Hardware

Super-Fast Transistor Could Speed Quicker Electron Chips

Researchers at the University of Illinois at Champaign-Urbana have developed a super-fast transistor, the building block of computer chips, that they say could have applications ranging from aiding in medical diagnoses to reducing the power consumption of cell phones.

The microscopic transistor can process more than 600 billion operations a second — or 600 GHz — at peak speed, a maximum operating speed of 604 Ghz. The previous record was 560 GHz. Transistors used in commercial chips today operate at 60-100 GHz. Information can be processed only as quickly as the transistors allow.

Working Toward 1 THz

“The ultimate goal of this project is to develop devices operating in Thz [trillion hertz] bandwidths,” researcher Walid Hafez told TechNewsWorld.
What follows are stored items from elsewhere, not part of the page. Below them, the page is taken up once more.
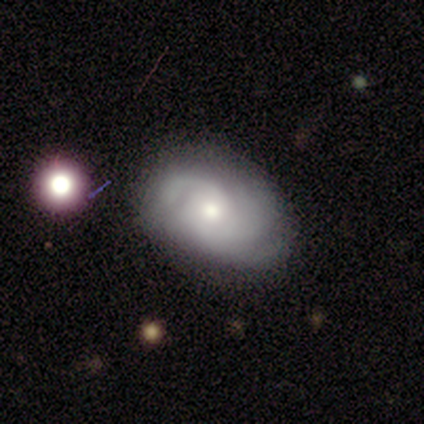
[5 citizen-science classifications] A featured or disk galaxy (80%) with no bar (100%), 3 (33%, tied with more than 4 and can't tell) tight (100%) spiral arms (100%) and a small central bulge (100%). Merging: none (75%).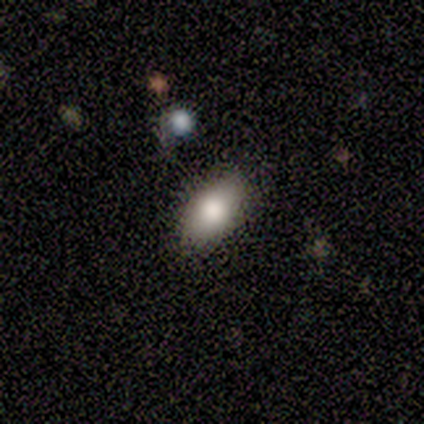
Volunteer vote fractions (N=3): This appears to be a smooth galaxy with no disk features (100%) that is in between round and cigar-shaped (100%). Merging: none (100%).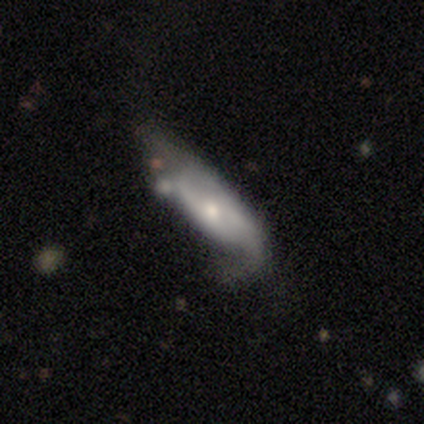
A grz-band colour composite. It shows a featured or disk galaxy (63%) with no bar (83%), 2 (71%) medium (43%) spiral arms (78%) and a moderate central bulge (61%). Merging: none (31%).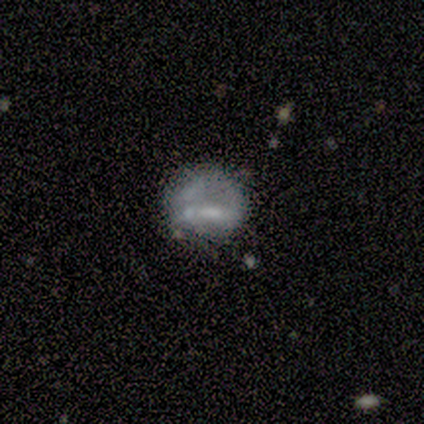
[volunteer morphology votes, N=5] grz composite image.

“Such devices would be extremely useful for aiding in the detection of potentially harmful gases, as well as in medical imaging applications. The far-infrared wavelength radiation emitted by the transistors is able to penetrate skin and provide an image of what lies underneath. These devices can also be used to reduce the power consumption of wireless devices such as cellular phones, and to enhance the speed of fiber optic communications.”
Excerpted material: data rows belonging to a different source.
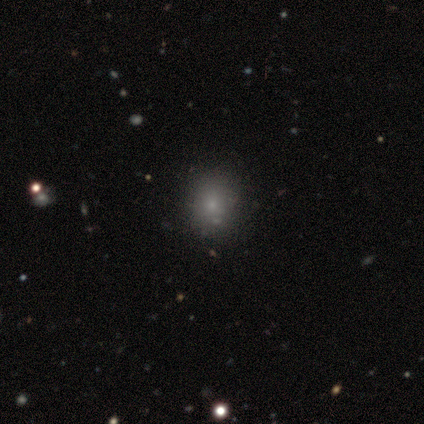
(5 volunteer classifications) smooth_or_featured: smooth (p=1.00)
how_rounded: round (p=1.00)
merging: none (p=1.00)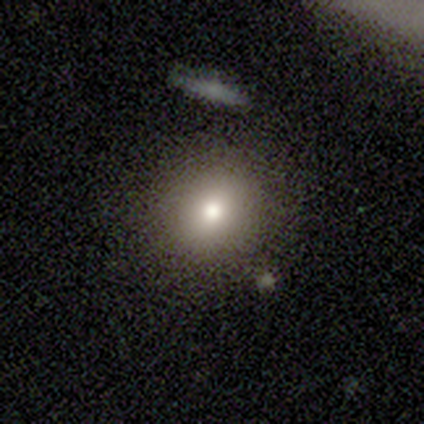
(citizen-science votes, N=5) Morphology: type=smooth (60%); roundness=round (67%); merging=none (75%).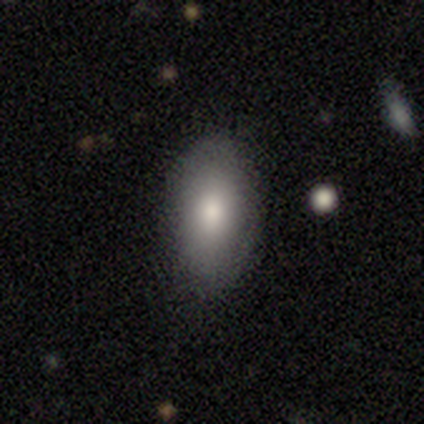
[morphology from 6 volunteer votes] Q: Smooth or featured?
A: smooth (67%); runner-up: featured or disk (17%)
Q: How rounded?
A: round (75%); runner-up: in between (25%)
Q: Merging?
A: none (60%); runner-up: minor disturbance (20%)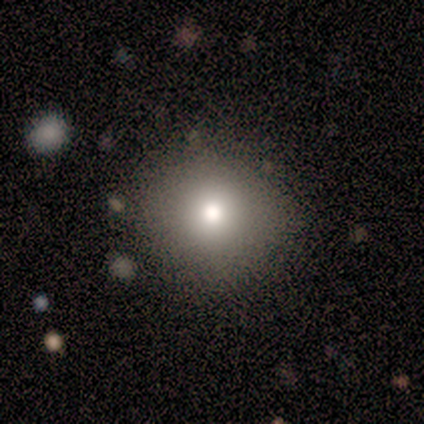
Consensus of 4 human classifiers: smooth 100%, featured or disk 0%, star or artifact 0%. Down the decision tree: how rounded — round (75%); merging — none (100%).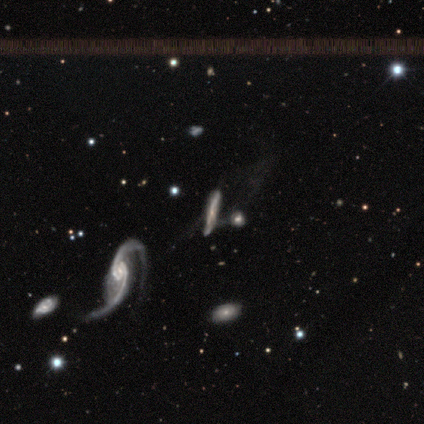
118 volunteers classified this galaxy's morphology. type=featured or disk (76%); edge-on=yes (50%, tied with no); edge-on bulge=none (51%); merging=merger (35%).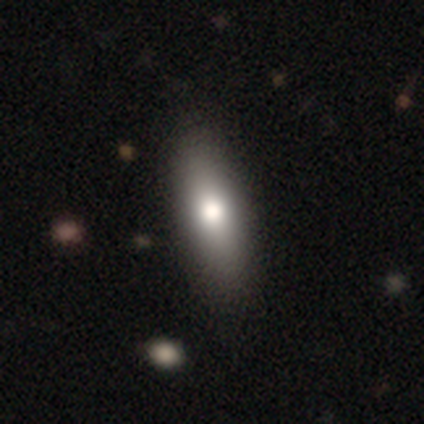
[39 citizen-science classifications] This appears to be a smooth galaxy with no disk features (74%) that is in between round and cigar-shaped (66%). Merging: none (56%).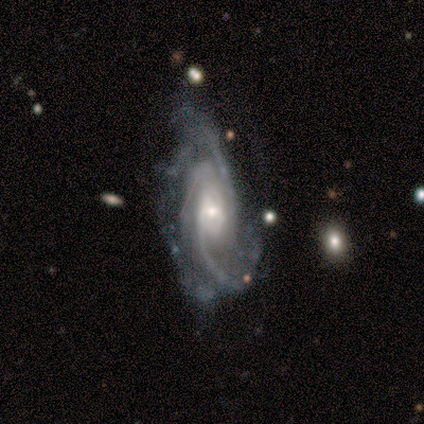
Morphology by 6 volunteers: smooth_or_featured: featured or disk (p=0.83) [alt: star or artifact p=0.17]
disk_edge_on: no (p=1.00)
bar: no (p=0.80) [alt: weak p=0.20]
has_spiral_arms: yes (p=1.00)
spiral_winding: tight (p=0.40) [tied with: loose p=0.40]
spiral_arm_count: 3 (p=0.40) [tied with: 4 p=0.40]
bulge_size: small (p=0.60) [alt: moderate p=0.40]
merging: none (p=0.40) [tied with: major disturbance p=0.40]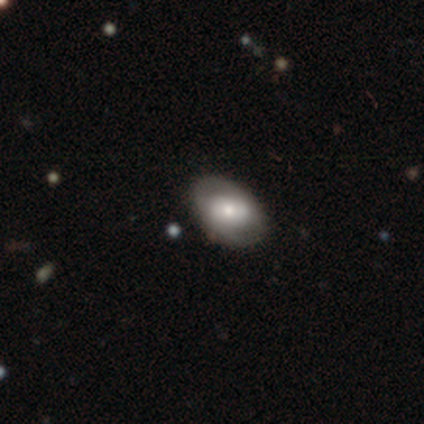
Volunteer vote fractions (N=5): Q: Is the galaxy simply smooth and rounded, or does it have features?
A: featured or disk — 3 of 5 (60%).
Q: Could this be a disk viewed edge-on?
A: no — 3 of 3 (100%).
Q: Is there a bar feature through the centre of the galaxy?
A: weak — 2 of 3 (67%).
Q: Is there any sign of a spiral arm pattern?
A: no — 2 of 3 (67%).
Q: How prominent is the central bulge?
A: large — 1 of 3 (33%, tied with moderate and small).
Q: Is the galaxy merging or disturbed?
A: none — 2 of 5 (40%, tied with minor disturbance).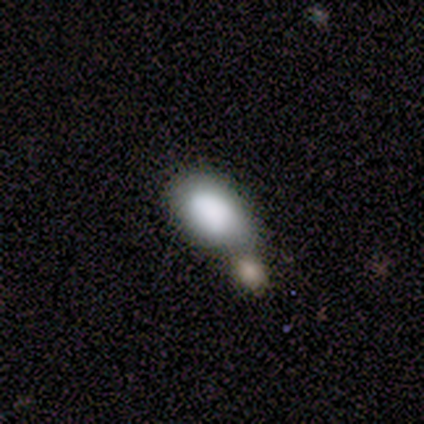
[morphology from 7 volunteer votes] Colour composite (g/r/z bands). It shows a smooth galaxy with no disk features (57%) that is in between round and cigar-shaped (75%). Merging: merger (60%).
Researcher/Professor Milton Feng and Hafez, a doctoral candidate, first worked out a way to create thinner vertical layers of material, which reduces the time it takes electrons to travel from one side to the other. Their most recent advance came about by changing the composition of the semiconductor layers. The transistor uses the chemicals indium phosphide and indium gallium arsenide semiconductors.

Not There Yet

Feng and Hafez still face significant obstacles to building a useful chip. The manufacturing process is difficult and expensive.

“As we approach the physical performance limits of the indium phosphide/indium gallium arsenide material system and the limits of our fabrication equipment, the tradeoffs involved in each modification become much more significant, and perfect execution of each step in the fabricationprocess becomes critical,” Hafez said, adding that any variation in the production would render the transistors useless.

The researchers will next try to put together a functional circuit based on these individual transistors. The circuit will eventually be integrated into high-speed signal processing chips, he said.

The far-reaching goal is to create a chip that can be manufactured at a price only slightly above that of silicon chips, but with a much higher capacity to process information.